„Im Gegensatz zu den vergangenen Jahren hatte ich diese Saison in meinen Maisflächen nahezu keine Wildschäden“, erzählte Wilfried Herbst. „Und ich habe dieses Jahr nichts anders gemacht als sonst – außer, dass ich zusätzlich OmniCult® Schwefel-Linsen angewendet habe“. Und dann fügte er noch hinzu: „Sie haben mich als zufriedenen Kunden dazu gewonnen“.

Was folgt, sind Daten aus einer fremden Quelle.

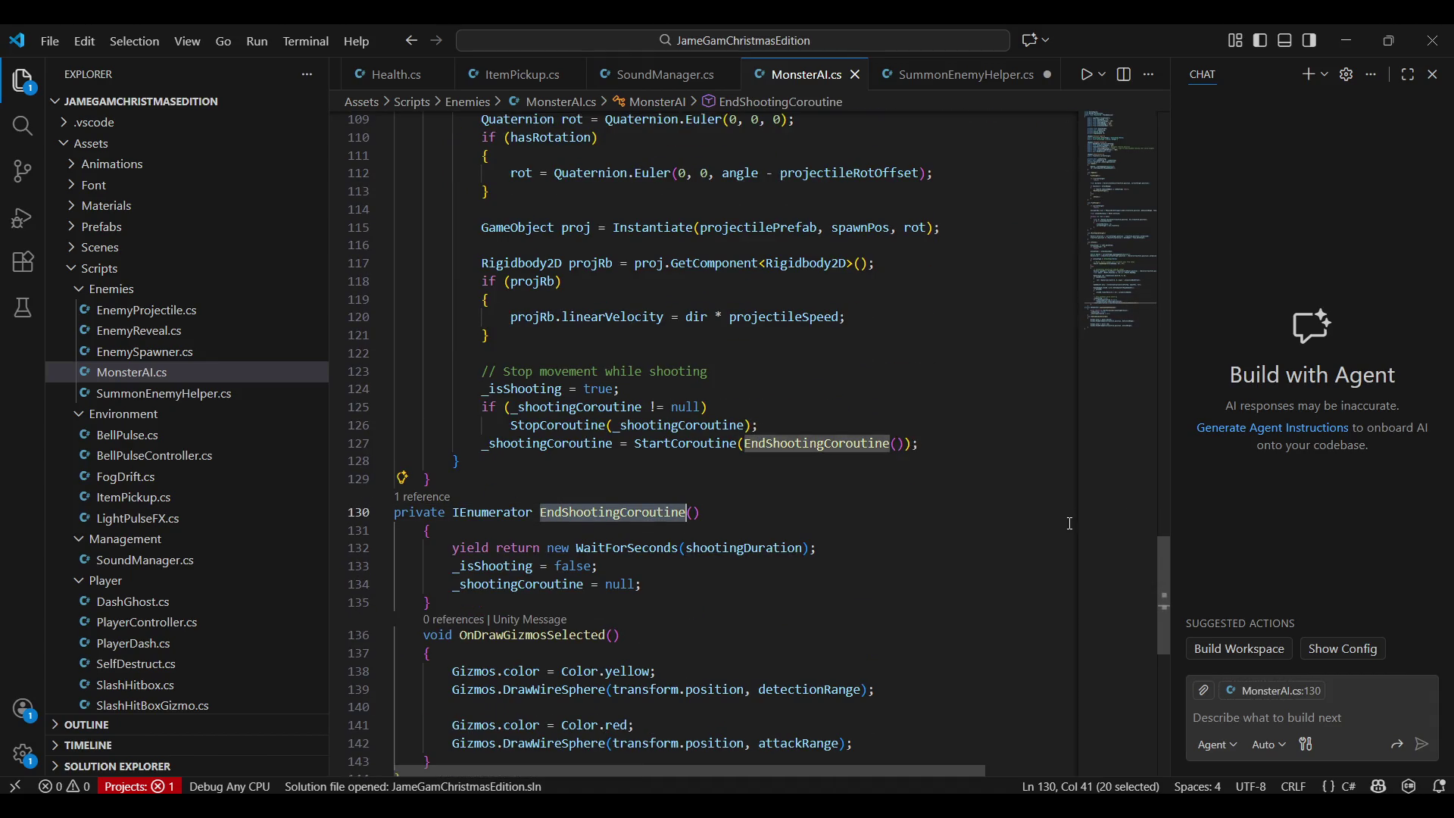
{"action": "scroll", "coordinate": [781, 413], "scroll_direction": "down", "scroll_amount": 5}
{"action": "scroll", "coordinate": [782, 415], "scroll_direction": "up", "scroll_amount": 5}
{"action": "scroll", "coordinate": [771, 417], "scroll_direction": "up", "scroll_amount": 3}
{"action": "scroll", "coordinate": [771, 417], "scroll_direction": "up", "scroll_amount": 6}
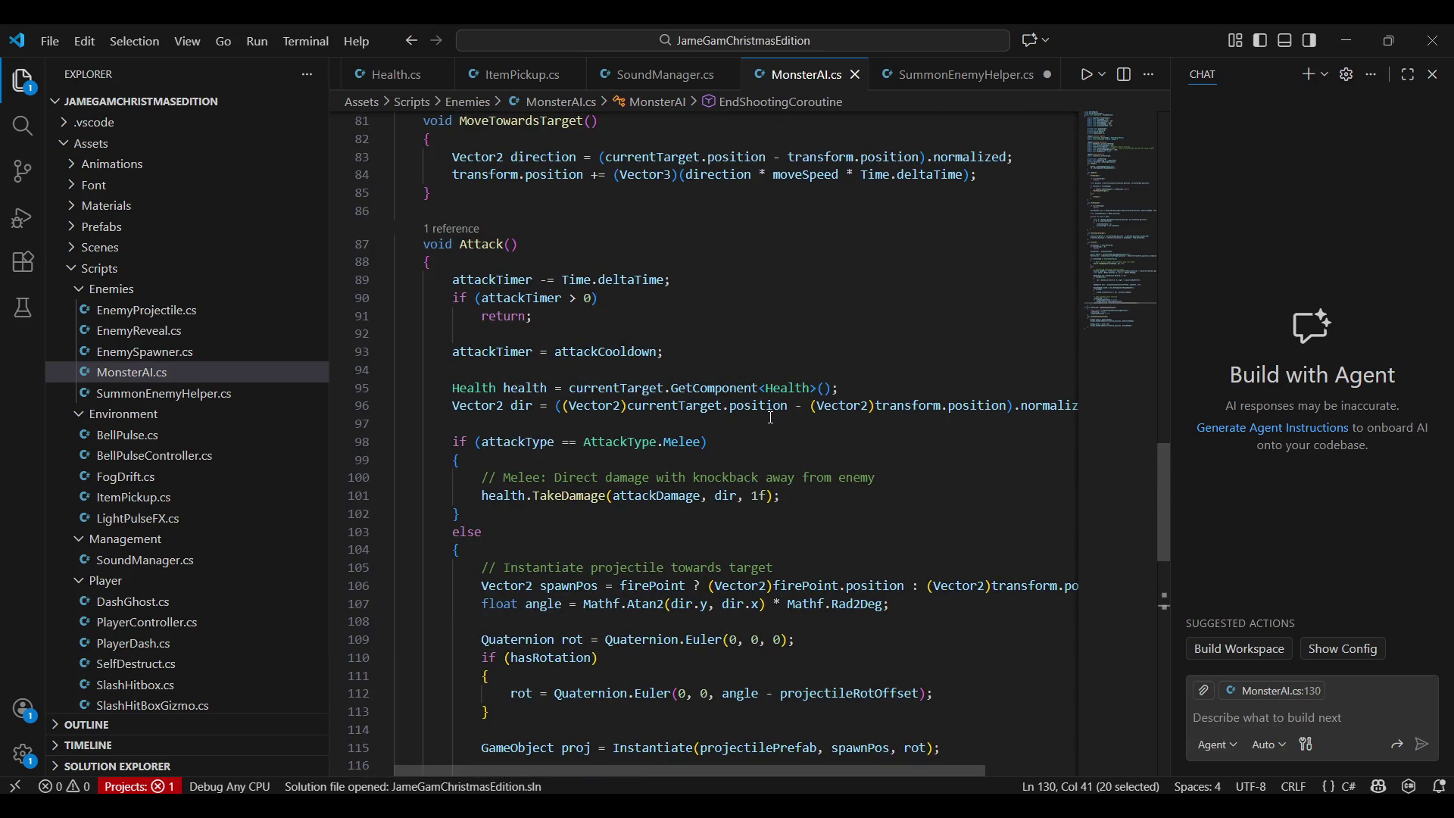
{"action": "scroll", "coordinate": [770, 417], "scroll_direction": "up", "scroll_amount": 3}
{"action": "scroll", "coordinate": [771, 418], "scroll_direction": "up", "scroll_amount": 3}
{"action": "scroll", "coordinate": [771, 417], "scroll_direction": "up", "scroll_amount": 3}
{"action": "scroll", "coordinate": [771, 417], "scroll_direction": "up", "scroll_amount": 4}
{"action": "scroll", "coordinate": [771, 417], "scroll_direction": "up", "scroll_amount": 2}
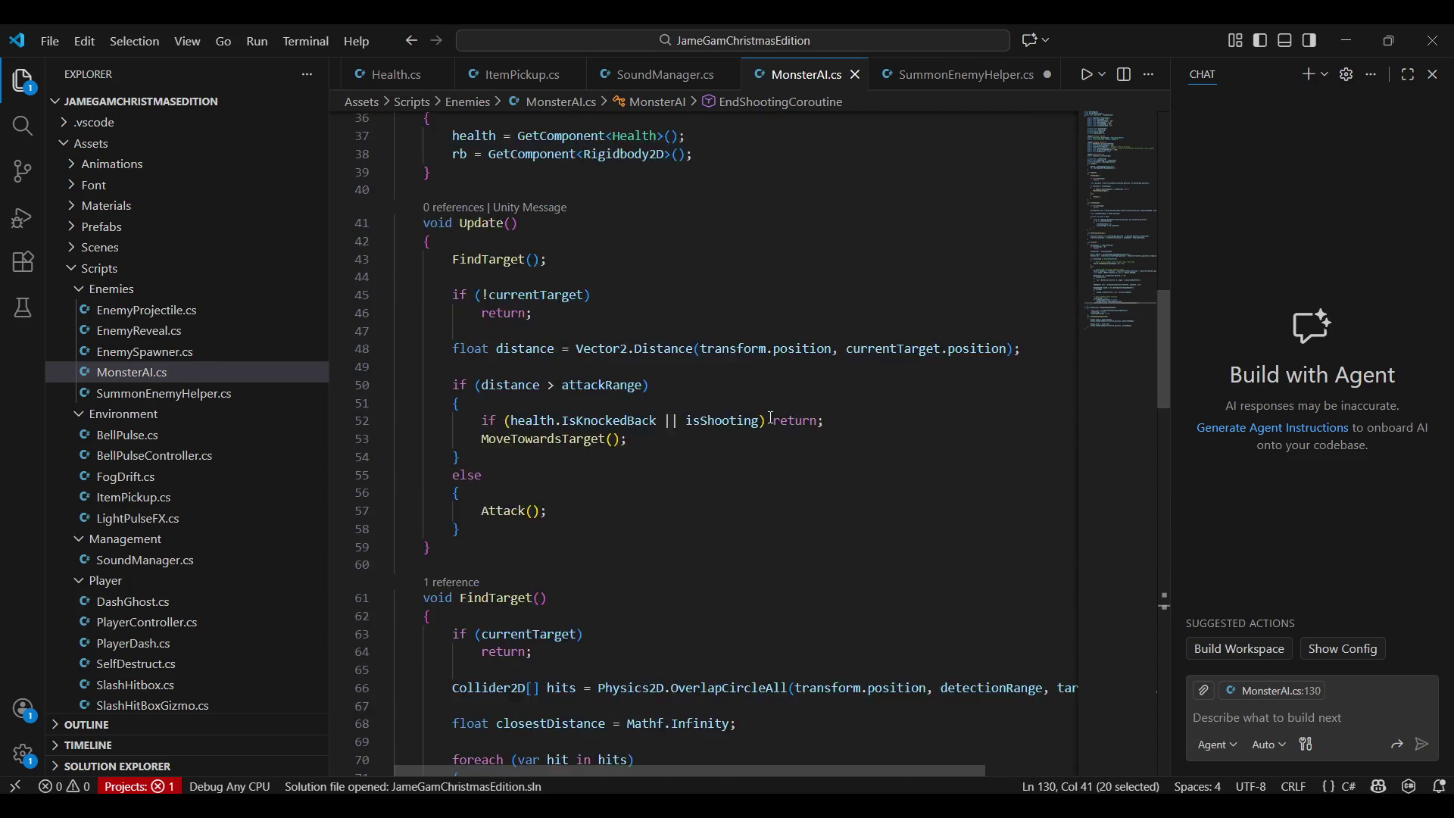
{"action": "scroll", "coordinate": [770, 417], "scroll_direction": "up", "scroll_amount": 1}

Wilfried Herbst bewirtschaftet in Mittelhessen einen Milchviehbetrieb. In den letzten Jahren sind die Schäden durch Wildschweine in seinen Acker- und Grünlandflächen immer weiter gestiegen. „Dieses Jahr kamen die Wildschweine sogar direkt an die beweideten Grünlandflächen in unmittelbarer Hofnähe und haben genau vor dem Weidezaun gewühlt“, sagte er. Von einem Berufskollegen hat er im Frühjahr von den OmniCult® Schwefel-Linsen gehört und entschieden, sie im Mais einzusetzen. 25 kg/ha wurden über die Unterfußvorrichtung zur Saat gedüngt – mit sehr gutem Erfolg. „Weder nach der Saat noch im Zeitraum vor der Ernte sind größere Schäden auf meinen Flächen entstanden. Selbst auf meiner Problemfläche, die ich eigentlich einzäunen wollte, es aus Zeitgründen aber nicht mehr geschafft habe, ist bei all unseren Kontrollgängen kein Wildschaden entdeckt worden“.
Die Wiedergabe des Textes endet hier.